───── Extracted data

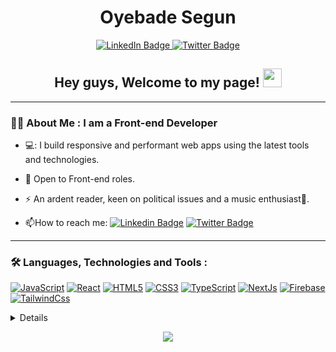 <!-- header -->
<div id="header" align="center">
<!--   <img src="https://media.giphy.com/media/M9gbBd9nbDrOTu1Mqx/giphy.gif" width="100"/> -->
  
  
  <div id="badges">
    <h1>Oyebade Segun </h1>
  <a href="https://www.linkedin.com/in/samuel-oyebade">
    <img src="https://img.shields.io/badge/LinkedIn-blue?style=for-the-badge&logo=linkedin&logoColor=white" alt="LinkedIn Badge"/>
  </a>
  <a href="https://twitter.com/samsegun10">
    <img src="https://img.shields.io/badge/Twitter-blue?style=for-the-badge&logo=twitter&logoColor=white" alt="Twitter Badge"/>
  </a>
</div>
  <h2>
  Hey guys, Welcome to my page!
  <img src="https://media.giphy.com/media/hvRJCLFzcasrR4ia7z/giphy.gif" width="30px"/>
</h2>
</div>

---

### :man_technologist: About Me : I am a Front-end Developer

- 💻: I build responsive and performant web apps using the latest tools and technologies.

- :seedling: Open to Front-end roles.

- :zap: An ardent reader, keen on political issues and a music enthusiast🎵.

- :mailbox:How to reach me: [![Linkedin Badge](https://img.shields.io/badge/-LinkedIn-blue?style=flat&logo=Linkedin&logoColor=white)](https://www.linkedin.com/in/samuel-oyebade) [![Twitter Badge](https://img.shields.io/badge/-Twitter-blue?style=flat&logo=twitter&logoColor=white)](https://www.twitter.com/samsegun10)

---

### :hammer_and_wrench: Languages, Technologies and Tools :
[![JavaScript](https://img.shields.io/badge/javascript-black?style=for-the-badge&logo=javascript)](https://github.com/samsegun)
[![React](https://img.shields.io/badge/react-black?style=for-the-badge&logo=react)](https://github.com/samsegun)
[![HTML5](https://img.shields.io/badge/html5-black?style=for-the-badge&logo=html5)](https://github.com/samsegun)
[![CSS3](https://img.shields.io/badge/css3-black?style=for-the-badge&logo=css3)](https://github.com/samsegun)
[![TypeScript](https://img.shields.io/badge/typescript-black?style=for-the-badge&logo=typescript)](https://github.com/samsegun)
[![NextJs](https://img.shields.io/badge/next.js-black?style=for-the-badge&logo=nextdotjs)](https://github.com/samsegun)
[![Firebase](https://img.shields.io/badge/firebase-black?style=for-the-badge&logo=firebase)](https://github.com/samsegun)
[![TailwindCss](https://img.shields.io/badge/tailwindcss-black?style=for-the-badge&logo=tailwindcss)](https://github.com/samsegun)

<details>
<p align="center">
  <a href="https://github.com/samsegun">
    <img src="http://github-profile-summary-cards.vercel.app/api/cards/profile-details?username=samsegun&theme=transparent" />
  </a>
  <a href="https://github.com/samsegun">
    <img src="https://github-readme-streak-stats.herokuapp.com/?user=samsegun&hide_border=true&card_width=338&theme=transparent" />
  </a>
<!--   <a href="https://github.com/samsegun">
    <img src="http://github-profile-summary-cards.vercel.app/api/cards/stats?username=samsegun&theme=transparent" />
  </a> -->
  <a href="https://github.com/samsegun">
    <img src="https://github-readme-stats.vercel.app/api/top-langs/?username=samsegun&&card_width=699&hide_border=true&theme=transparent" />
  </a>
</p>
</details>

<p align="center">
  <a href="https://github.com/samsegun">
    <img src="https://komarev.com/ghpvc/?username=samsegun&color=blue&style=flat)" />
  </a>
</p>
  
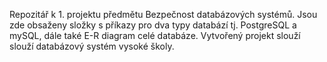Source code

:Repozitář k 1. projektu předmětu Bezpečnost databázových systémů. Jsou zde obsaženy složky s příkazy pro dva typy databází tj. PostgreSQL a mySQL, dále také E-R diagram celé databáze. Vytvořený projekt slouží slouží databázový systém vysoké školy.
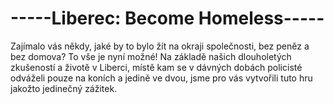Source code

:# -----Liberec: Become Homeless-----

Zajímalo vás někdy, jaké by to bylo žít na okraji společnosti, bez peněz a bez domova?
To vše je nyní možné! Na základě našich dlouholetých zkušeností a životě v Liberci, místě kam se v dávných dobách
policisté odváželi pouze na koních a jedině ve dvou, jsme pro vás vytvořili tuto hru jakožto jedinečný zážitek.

──────────
───── Extracted data

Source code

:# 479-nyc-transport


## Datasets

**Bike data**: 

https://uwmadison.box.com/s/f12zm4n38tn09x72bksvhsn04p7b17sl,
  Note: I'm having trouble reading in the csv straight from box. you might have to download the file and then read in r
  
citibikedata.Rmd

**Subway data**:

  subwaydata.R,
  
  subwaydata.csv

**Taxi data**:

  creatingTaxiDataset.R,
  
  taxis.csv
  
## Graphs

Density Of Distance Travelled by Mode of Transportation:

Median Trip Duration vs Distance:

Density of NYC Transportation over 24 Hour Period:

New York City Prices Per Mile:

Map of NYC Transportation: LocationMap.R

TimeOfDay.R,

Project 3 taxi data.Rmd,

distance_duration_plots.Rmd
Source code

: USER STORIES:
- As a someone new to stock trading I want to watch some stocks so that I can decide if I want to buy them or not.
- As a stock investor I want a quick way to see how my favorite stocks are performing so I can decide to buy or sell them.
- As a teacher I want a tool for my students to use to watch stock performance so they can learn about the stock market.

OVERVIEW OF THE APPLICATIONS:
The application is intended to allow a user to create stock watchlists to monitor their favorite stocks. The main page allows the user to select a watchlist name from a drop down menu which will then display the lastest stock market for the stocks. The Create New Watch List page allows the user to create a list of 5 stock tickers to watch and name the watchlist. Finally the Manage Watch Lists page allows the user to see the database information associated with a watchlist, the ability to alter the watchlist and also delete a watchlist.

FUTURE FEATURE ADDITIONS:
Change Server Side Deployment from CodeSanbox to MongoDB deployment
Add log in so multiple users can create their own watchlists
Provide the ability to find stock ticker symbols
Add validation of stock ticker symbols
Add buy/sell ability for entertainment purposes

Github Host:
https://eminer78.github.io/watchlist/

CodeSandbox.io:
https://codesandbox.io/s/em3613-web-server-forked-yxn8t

──────────
───── Extracted data

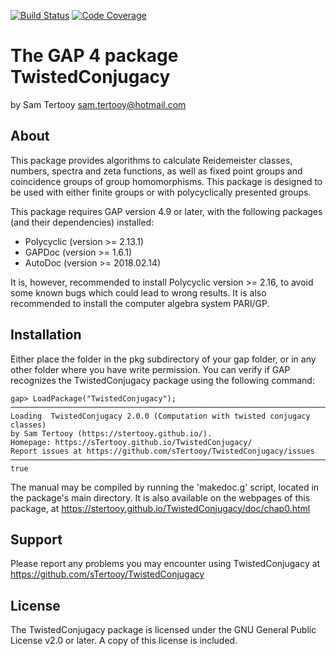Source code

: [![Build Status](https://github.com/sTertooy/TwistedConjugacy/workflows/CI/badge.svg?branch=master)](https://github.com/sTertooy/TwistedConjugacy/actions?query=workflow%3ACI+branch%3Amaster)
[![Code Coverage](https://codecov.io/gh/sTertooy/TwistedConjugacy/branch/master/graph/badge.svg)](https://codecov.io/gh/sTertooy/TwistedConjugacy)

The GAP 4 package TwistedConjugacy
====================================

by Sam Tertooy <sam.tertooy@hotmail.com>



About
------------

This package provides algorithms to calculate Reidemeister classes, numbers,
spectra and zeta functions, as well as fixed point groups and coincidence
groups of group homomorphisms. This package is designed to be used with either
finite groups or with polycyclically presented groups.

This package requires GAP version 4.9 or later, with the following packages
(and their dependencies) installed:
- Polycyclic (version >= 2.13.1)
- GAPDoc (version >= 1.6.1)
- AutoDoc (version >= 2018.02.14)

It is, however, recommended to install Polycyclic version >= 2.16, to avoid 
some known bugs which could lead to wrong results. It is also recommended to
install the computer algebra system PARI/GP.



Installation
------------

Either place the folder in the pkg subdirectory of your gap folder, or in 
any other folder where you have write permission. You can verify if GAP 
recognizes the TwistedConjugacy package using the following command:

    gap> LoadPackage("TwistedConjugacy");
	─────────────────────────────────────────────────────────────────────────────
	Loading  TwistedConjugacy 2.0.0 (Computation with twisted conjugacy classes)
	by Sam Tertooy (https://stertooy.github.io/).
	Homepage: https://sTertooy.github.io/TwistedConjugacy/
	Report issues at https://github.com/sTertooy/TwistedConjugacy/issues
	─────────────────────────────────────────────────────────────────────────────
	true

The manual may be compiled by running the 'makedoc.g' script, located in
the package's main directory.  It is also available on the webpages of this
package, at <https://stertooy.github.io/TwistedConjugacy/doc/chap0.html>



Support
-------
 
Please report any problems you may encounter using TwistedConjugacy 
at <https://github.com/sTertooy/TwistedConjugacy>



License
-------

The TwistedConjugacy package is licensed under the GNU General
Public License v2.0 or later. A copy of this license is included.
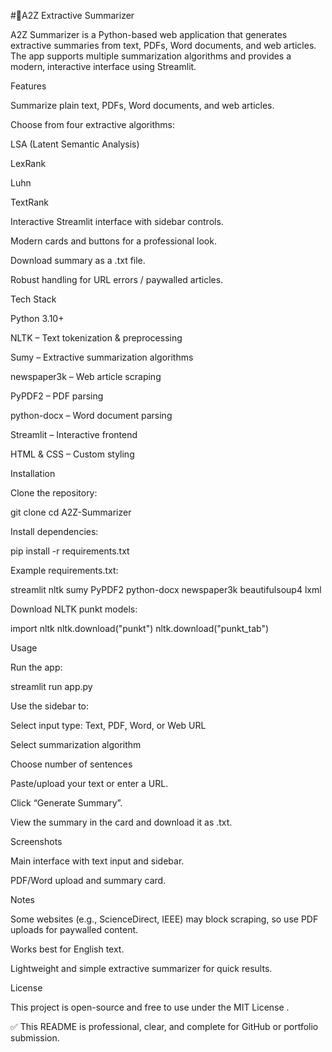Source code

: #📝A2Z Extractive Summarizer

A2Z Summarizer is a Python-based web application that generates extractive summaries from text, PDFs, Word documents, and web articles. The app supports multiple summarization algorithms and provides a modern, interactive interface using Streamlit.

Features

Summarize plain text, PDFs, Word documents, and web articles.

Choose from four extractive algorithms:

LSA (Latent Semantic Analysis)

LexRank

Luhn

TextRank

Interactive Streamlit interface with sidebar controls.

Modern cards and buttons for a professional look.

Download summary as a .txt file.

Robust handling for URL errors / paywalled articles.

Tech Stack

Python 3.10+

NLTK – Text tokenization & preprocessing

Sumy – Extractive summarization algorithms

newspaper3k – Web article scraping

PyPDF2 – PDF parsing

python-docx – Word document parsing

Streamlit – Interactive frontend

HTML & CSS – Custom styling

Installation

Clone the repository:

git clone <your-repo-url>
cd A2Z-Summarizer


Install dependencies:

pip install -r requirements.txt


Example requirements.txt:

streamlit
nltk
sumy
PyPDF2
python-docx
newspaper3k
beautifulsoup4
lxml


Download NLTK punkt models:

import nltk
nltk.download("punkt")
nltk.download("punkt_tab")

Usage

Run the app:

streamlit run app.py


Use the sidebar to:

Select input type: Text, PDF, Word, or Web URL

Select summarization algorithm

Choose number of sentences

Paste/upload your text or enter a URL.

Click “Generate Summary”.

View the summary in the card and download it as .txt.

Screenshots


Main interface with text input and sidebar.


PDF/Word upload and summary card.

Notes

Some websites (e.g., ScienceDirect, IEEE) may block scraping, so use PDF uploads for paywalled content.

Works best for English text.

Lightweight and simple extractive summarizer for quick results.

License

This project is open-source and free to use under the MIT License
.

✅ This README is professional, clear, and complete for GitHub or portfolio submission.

──────────

▶ [What you are asked to do]
Filter the data above by the word "twitter" and copy every line that matches.

▶ [Answer below]
  <a href="https://twitter.com/samsegun10">
    <img src="https://img.shields.io/badge/Twitter-blue?style=for-the-badge&logo=twitter&logoColor=white" alt="Twitter Badge"/>
- :mailbox:How to reach me: [![Linkedin Badge](https://img.shields.io/badge/-LinkedIn-blue?style=flat&logo=Linkedin&logoColor=white)](https://www.linkedin.com/in/samuel-oyebade) [![Twitter Badge](https://img.shields.io/badge/-Twitter-blue?style=flat&logo=twitter&logoColor=white)](https://www.twitter.com/samsegun10)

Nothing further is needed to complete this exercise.